Staffing, security, and cash handling are all issues that continue to pose significant challenges for credit unions today. And, while many members are taking care of business online, fewer branch employees can quickly lead to longer wait times and other vulnerabilities.
But you might be surprised at the ease with which some of these issues can be addressed … with teller cash recyclers (TCRs).
Address staffing concerns
Between the Great Resignation, historically low unemployment rates, and the retirement of Baby Boomers, finding and retaining qualified talent for your credit union can be an uphill battle. To compound the problem, understaffing puts a heavy burden on those already employed. This frequently results in high employee turnover, lower productivity, and a decrease in member satisfaction.
TCRs provide one potential solution to alleviate staffing burdens in credit union branches.

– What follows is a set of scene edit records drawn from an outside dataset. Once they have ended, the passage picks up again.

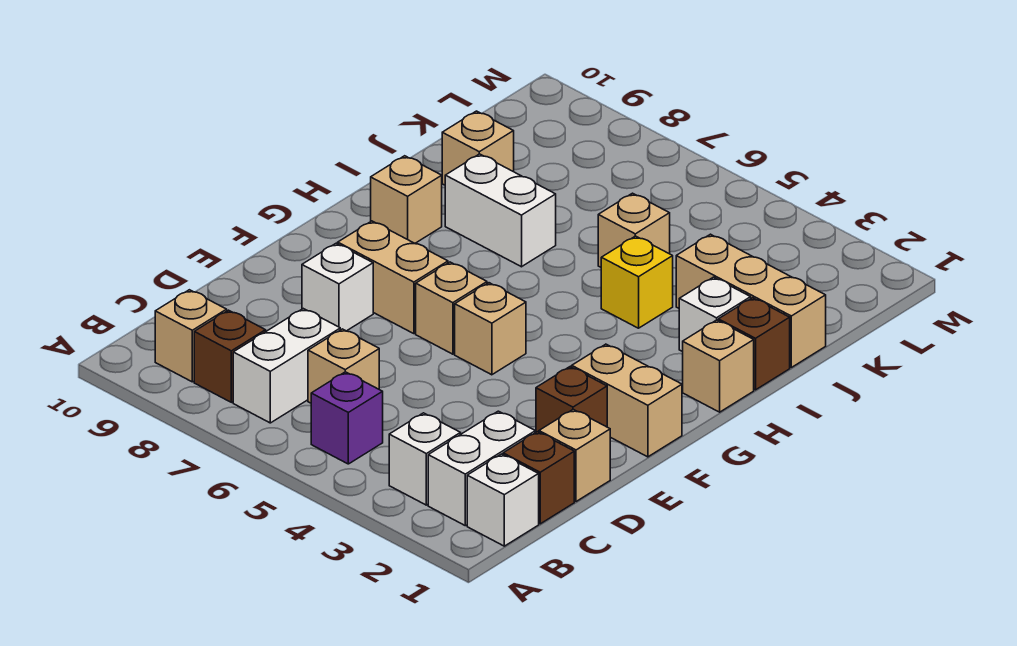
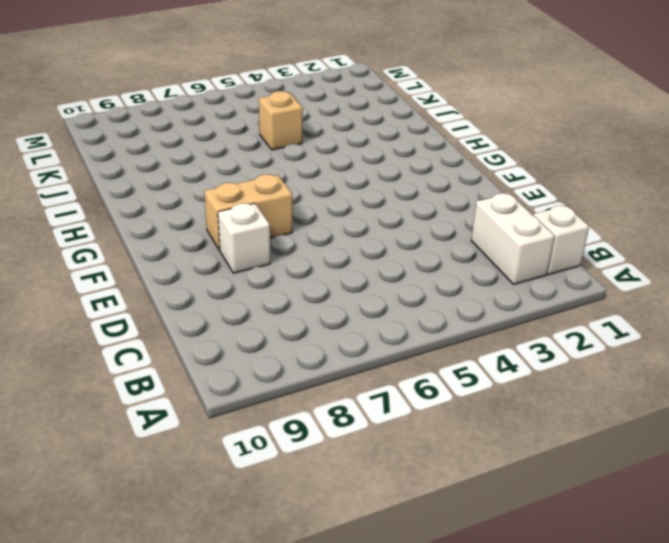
none -> white 1x1 brick [389,413,461,505]
none -> purple 1x1 brick [311,372,383,464]
none -> white 1x2 brick [233,309,340,423]

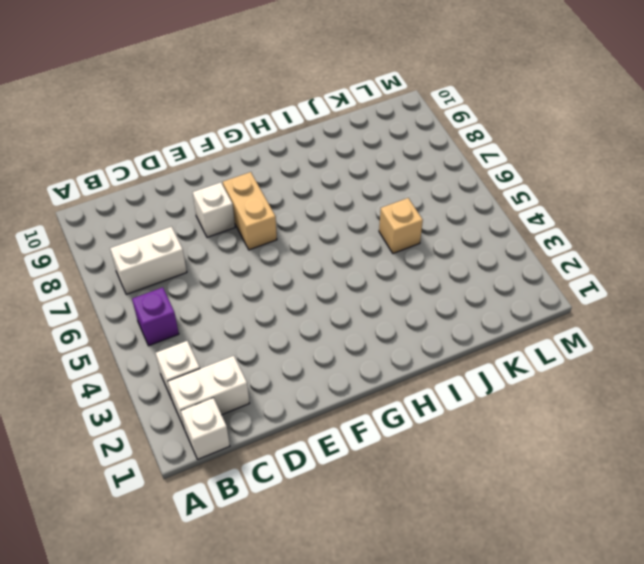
none -> brown 1x1 brick [194,310,266,402]
none -> tan 1x1 brick [155,290,227,382]
none -> brown 1x1 brick [503,432,574,524]

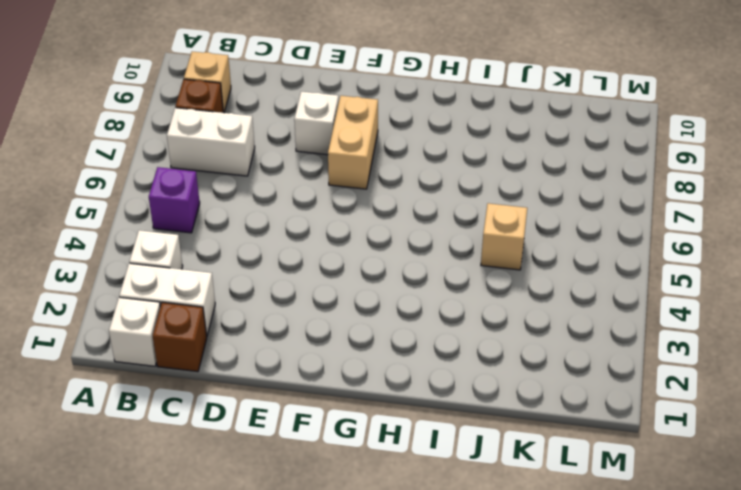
none -> tan 1x1 brick [308,329,379,403]
none -> tan 1x1 brick [539,409,610,502]
none -> brown 1x1 brick [536,367,607,432]

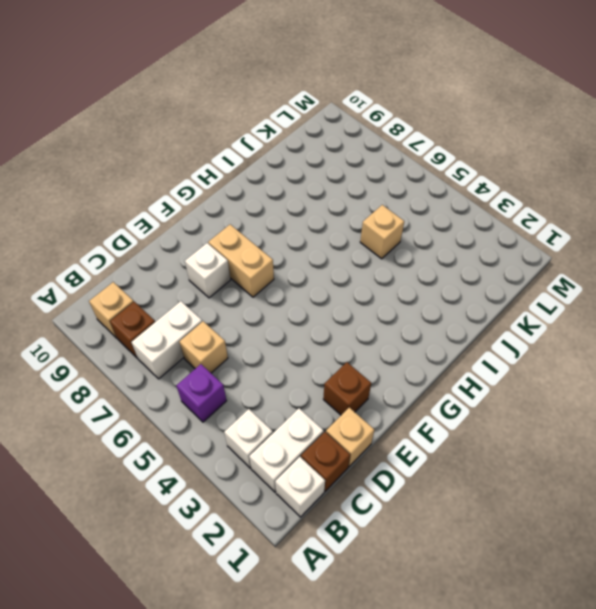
none -> tan 1x2 brick [572,344,682,457]
none -> tan 1x1 brick [455,283,526,375]
none -> tan 1x1 brick [416,262,487,354]

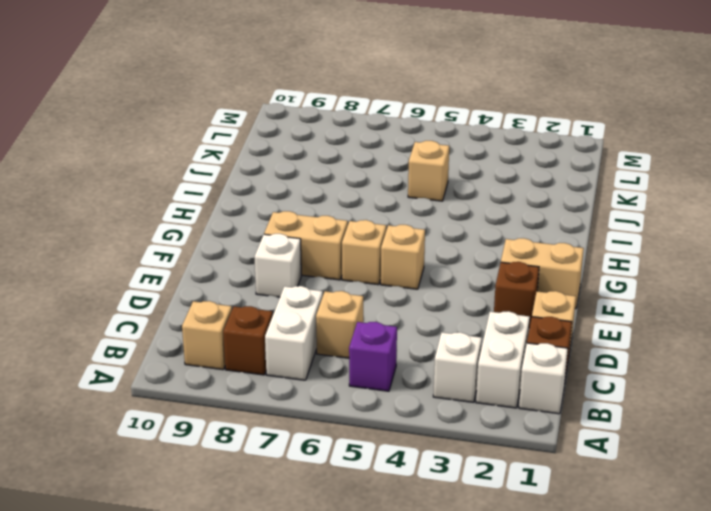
none -> tan 1x1 brick [683,320,754,412]
none -> tan 1x1 brick [371,156,442,243]
none -> brown 1x1 brick [718,298,790,390]

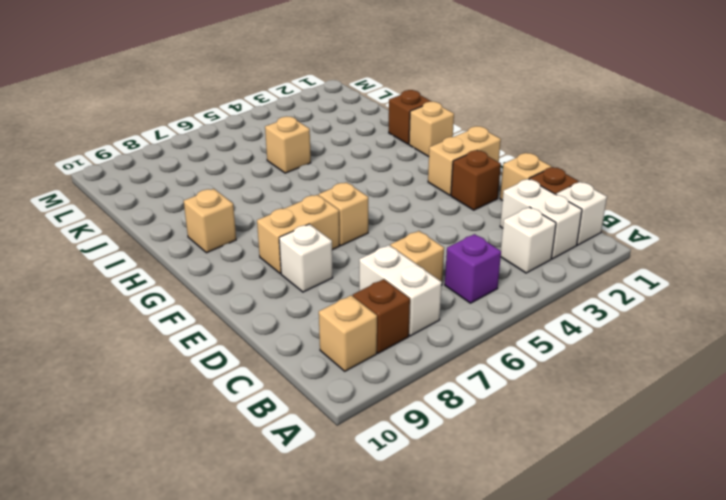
none -> tan 1x1 brick [455,283,526,375]
none -> white 1x1 brick [679,277,751,352]
none -> yellow 1x1 brick [601,236,673,328]

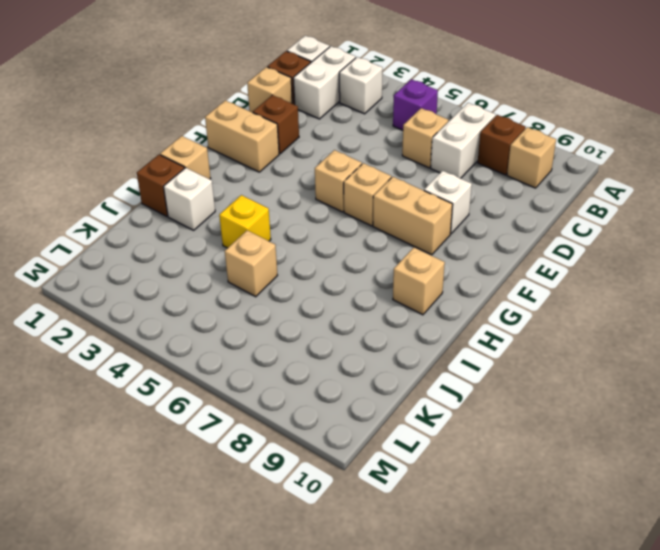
none -> white 1x2 brick [445,154,556,267]
none -> tan 1x3 brick [676,234,826,367]
none -> tan 1x1 brick [442,111,514,185]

These automated devices sit nicely next to or under the teller counter to count, validate, store, and dispense cash quickly and accurately. By automating routine cash-handling tasks, TCRs significantly reduce the amount of time credit union employees must spend manually handling incoming and outgoing cash. This time savings alleviates a major employee headache and frees up tellers to focus more on providing exceptional member service.
Reduce costly teller errors
Let’s face it – cash handling can be tedious work. And when people are bogged down with repetitive tasks, mistakes inevitably happen. Whether it’s miscounting currency or handing out the wrong amount to members, teller cash discrepancies cost credit unions time and money.
Research indicates that the average teller makes about six cash errors per month. Apply that statistic across all branches over a year, and it’s easy to see how minor mistakes add up. However, with TCRs, credit union staff members can avoid the tedious and occasionally disgusting task of manually counting and verifying each incoming and outgoing bill. Instead, they send every transaction through the TCR. The TCR then dramatically boosts efficiency and decreases the opportunities for human error by robotically counting cash at speeds up to five times faster than a teller.
Enhance in-branch security
The safety of staff and members is another continual concern for credit unions. Fortunately, reducing the amount of cash readily accessible to employees can limit loss exposure in the event of theft or robbery. Cash contained within TCRs is secure and out of site. In addition, most TCRs are designed to integrate with the credit union’s alarm system and have specific alarm triggers.
In the event of a robbery, TCRs can be set to provide a specific amount of cash that will satisfy a criminal’s demand without providing additional cash access.
Limiting manual cash handling also allows credit unions to reduce risky and expensive armored car pickups and deliveries. Instead of scheduling frequent trips to transport excess cash to an offsite vault, TCRs let you recycle it right inside the branch. Decreasing touch points with currency enhances safety all around.
More cash availability
TCRs enable credit unions to instantly reuse deposited cash for member withdrawals rather than waiting for processing. Tellers will know they have a full cash drawer and members can feel confident that ample cash is on hand to accommodate transactions.
Studies show that nearly half of credit union members visit branches specifically for access to tellers. So, providing fast, convenient, face-to-face service is essential for member retention. TCRs help front-line staff deliver the high-quality experience members expect.
Invest idle funds more profitably
The old method of keeping cash in the branch isn’t just a hassle for staff, it is also costing the credit union money. Why? Because funds sitting in a vault aren’t out there being invested and gaining interest.
Affordable TCRs introduce a more efficient cash-handling system to the credit union, freeing up a significant amount of capital for the institution to put toward more profitable investments. Even an incremental lending increase of one-tenth of a percent due to better cash optimization can quickly deliver serious material revenue gain.
Let’s consider a hypothetical example. A credit union with $100 million in total shares might hold $3 million or more in excess branch cash reserves. By implementing TCRs to lower cash needs by even 15%, they could reallocate $450,000 into additional auto loans bearing a three percent rate. That easily translates into an extra $13,500 in annual interest income.
Now multiply that by the number of branches, and it’s easy to see how teller cash recycling technology can meaningfully impact a credit union’s bottom line over time.
The future is now
While TCR adoption across a total credit union landscape still sits under nine percent, growth rates continue gaining momentum. The benefits these machines bring to improving efficiency, security, and service have become too significant to ignore.
Despite the hype around digital payments, cash remains a vital part of daily transactions for the foreseeable future. Yet labor, safety, and cash-handling challenges show no signs of abating. TCRs represent a proven way for credit unions not yet employing them to get ahead of the curve. The time to leverage the power of automated cash recycling is now.